__EXERCISE PASSAGE__:
[Mailman-Developers] New Pipermail hacks (was Re: Ok, it works! ...)

David Champion dgc@uchicago.edu
Fri, 26 Oct 2001 00:34:53 -0500


On 2001.10.25, in <87vgh3ayv3.fsf@nausicaa.interq.or.jp>,
	"Ben Gertzfield" <che@debian.org> wrote:
> 
> Here's a patch that actually throws out all-HTML emails, but just
> removes HTML parts.  
> 
> Actually, why don't we just decode HTML attachments like any other,
> and let the user beware if they want to click on it?  There are lots
> of legitimate reasons to allow HTML attachments.  I can't think of any
> to allow all-HTML messages. *grin* We could treat all-HTML messages in
> the same way, just provide a link and let the user beware if they
> click on it.

Unfortunately, I think there are legitimate reasons for allowing HTML
messages (as well as parts) into the record. But I don't think that
legitimizes passing the HTML through literally -- this poses a big
potential threat to archive viewers.

I don't care to make a full-blown rendering of HTML; I'd argue that it's
not Mailman's job -- but it is Mailman's job (or, more precisely, the
archiver's job) to provide any text available to the archive viewer.
Whether its display is true to the intentions of the poster is subject
to endless debate, but HTML is widely expected to be legible even if
it's not rendered per specification -- and it almost always is, if you
try hard enough -- so I think that the content should be available.

I suggested transliterating the HTML with &lt; and &gt; tokens, to
make it harmless but legible, in case there's significant text inside.
But, admittedly, that is pretty ugly. What about simply stripping out
ALL markup, leaving only bare text -- and perhaps doing some minor
interpretation for <br> and <p> tags, just to improve readability? Then
throw in a link to the original, as Ben suggests, for good measure.

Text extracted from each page
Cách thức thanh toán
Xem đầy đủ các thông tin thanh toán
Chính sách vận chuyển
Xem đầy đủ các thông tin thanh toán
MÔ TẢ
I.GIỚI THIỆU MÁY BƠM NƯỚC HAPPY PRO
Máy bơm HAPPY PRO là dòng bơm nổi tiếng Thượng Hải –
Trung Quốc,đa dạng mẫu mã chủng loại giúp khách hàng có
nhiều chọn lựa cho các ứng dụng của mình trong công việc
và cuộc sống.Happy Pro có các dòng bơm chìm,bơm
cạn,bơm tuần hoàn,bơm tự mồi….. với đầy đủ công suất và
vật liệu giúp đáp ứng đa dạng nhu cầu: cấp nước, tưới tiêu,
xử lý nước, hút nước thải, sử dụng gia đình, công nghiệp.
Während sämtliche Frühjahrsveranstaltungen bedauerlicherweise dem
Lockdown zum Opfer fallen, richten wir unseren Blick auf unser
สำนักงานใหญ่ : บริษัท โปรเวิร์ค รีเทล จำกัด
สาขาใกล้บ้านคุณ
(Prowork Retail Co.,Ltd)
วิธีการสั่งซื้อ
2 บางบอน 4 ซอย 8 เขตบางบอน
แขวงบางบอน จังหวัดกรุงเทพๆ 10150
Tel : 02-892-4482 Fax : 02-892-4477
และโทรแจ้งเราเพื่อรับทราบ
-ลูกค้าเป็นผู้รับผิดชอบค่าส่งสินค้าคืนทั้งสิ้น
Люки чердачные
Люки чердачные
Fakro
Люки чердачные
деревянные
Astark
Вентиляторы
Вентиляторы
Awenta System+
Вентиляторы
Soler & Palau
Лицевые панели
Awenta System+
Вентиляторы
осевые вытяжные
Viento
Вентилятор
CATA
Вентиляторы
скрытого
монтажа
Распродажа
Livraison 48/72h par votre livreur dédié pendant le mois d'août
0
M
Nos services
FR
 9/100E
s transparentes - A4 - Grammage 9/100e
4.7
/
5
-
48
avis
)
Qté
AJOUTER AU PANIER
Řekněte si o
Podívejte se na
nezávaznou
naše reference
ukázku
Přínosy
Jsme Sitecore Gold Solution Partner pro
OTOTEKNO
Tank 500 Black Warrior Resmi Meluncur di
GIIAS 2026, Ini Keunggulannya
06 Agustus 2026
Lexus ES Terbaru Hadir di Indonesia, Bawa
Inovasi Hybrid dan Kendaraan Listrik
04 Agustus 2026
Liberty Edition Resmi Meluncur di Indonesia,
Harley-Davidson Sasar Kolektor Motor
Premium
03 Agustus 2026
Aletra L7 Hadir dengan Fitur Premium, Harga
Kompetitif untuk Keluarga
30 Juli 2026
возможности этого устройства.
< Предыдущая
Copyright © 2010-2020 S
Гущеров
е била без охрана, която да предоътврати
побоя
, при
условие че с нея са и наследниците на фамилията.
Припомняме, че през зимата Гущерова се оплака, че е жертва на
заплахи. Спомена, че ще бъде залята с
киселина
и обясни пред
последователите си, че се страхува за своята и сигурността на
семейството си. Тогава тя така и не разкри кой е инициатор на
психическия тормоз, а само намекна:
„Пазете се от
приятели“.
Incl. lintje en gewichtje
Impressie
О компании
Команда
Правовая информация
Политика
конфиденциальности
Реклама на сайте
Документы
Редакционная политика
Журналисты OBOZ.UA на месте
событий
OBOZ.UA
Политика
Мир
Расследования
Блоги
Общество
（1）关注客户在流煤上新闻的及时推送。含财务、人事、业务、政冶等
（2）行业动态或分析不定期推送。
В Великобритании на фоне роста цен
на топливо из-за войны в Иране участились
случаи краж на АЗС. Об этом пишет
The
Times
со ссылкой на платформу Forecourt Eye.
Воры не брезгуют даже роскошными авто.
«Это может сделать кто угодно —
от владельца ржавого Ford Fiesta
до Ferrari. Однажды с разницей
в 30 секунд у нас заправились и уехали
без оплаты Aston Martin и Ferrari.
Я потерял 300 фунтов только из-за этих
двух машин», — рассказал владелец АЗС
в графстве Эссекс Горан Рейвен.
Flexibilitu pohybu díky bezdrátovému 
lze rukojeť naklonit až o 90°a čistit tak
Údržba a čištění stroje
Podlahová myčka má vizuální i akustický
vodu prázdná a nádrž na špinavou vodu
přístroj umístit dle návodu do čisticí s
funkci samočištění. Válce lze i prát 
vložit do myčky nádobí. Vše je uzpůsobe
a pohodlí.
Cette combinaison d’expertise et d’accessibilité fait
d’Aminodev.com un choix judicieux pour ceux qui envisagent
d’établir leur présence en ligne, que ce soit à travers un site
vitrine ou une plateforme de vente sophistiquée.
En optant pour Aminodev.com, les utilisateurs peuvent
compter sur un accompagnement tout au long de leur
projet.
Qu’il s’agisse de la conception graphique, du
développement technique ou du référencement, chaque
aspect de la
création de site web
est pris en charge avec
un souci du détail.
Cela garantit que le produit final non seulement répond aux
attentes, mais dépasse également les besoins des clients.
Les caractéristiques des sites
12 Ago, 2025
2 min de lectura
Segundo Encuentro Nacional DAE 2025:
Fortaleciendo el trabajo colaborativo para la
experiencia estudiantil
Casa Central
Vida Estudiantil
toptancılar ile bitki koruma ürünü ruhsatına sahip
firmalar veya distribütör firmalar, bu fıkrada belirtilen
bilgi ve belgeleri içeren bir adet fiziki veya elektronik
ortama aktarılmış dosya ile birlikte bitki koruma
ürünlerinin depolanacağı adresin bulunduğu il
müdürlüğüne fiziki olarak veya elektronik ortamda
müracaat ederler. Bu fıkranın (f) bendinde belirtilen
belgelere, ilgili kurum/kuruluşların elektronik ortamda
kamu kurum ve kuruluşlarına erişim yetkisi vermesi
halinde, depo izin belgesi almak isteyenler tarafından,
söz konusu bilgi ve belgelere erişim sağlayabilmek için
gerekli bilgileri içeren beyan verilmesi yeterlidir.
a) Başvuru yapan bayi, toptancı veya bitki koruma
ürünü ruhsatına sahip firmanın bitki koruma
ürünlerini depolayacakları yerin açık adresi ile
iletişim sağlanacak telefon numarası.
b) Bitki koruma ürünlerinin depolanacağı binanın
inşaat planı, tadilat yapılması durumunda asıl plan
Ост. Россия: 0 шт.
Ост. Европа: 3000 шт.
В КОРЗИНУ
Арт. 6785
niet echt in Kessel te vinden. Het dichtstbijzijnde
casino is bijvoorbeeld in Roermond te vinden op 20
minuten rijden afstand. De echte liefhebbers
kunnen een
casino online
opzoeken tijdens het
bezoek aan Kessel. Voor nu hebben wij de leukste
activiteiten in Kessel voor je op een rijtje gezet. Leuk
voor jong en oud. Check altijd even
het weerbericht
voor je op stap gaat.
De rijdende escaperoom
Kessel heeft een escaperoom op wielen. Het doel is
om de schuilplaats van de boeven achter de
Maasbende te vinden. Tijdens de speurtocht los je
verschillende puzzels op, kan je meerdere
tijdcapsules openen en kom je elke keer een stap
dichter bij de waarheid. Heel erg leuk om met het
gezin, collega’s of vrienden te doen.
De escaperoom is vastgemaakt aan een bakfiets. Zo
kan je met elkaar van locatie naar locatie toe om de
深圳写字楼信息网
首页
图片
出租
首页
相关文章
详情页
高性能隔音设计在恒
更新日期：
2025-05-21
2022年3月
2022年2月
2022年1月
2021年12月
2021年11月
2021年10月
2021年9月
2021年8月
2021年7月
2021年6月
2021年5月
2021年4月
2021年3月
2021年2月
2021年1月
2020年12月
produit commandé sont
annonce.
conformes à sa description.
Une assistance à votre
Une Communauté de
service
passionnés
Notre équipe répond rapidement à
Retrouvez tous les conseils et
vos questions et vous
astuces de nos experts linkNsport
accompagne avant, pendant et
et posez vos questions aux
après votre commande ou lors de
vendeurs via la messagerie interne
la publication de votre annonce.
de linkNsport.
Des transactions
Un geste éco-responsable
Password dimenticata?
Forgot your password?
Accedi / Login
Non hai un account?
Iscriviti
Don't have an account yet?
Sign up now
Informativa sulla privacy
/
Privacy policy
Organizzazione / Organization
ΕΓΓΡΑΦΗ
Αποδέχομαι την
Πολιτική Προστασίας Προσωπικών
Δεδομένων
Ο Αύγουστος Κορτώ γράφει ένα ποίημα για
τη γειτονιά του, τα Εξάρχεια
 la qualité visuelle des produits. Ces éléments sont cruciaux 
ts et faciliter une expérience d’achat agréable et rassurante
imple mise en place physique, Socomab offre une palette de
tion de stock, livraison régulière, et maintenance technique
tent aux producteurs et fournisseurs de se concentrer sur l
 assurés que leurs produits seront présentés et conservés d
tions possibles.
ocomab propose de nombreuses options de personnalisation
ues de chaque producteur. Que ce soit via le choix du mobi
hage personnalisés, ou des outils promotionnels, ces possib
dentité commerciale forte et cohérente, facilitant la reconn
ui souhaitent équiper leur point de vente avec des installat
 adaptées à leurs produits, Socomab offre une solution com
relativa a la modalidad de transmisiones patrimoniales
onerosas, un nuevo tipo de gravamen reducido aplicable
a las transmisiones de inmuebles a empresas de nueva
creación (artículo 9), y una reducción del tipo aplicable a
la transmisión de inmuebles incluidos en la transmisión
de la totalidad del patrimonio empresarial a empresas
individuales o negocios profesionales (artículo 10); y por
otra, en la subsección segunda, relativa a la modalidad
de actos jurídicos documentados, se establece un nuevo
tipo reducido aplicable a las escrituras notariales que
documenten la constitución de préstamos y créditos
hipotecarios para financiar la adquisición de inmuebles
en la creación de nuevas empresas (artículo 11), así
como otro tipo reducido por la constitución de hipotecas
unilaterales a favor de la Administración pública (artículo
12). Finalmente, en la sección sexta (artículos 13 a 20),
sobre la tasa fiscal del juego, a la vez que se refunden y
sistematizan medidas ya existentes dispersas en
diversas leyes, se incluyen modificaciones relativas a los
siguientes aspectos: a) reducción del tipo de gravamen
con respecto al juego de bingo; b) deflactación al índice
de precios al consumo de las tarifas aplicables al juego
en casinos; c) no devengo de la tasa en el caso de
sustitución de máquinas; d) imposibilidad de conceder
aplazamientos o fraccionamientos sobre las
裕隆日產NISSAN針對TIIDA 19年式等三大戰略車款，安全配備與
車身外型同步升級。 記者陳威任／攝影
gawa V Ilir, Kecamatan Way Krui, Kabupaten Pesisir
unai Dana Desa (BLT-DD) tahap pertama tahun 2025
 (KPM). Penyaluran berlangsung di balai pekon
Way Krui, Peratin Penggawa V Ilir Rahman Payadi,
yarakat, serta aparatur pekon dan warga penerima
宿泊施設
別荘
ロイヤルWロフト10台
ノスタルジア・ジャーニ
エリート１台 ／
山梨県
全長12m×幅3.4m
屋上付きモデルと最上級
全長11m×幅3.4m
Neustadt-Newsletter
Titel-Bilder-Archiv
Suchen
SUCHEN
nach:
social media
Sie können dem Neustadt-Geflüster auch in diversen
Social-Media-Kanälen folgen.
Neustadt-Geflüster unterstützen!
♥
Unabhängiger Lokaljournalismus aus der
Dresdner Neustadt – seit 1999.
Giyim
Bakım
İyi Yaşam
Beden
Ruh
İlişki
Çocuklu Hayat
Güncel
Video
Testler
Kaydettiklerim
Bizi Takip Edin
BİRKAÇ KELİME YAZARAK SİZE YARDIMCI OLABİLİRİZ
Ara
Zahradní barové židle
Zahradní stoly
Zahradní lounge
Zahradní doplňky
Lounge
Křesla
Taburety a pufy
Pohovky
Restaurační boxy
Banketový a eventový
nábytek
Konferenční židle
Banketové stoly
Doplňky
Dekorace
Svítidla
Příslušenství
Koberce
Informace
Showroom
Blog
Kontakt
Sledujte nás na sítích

__AIM OF THE TASK__:
Continue the mailing-list message on handling HTML email in Pipermail archives, starting right after its last sentence above.

__ANSWER SECTION__:
> The patch also adds a filename to the replacement payload, so that
> users can have an idea of what they're going to see if a description
> was not provided (VERY common).  

Ah, filenames. I'd actually like to see the filename stored on the
server as requested in the MIME content-disposition. I don't think
the archiver needs to guarantee literalism here; a good-faith effort
is sufficient. But I think it's significant in many cases, where the
transmission filename is really how the file needs to be saved locally.
Minimally I'd like the filename to be shown on the archive display, but
it'd be nice if I don't need to change the filename in my browser's
"save as..." dialog each time I save an attachment.

I'd suggest a very basic sanitizing of the basename of the MIME
filename. Something like s!.*[:/\\]!! to remove pathname components for
all three major pathname separators, and then (optionally) to either
hex-encode the non-alphanumeric symbols, a la HTML, or to replace them
with some other token.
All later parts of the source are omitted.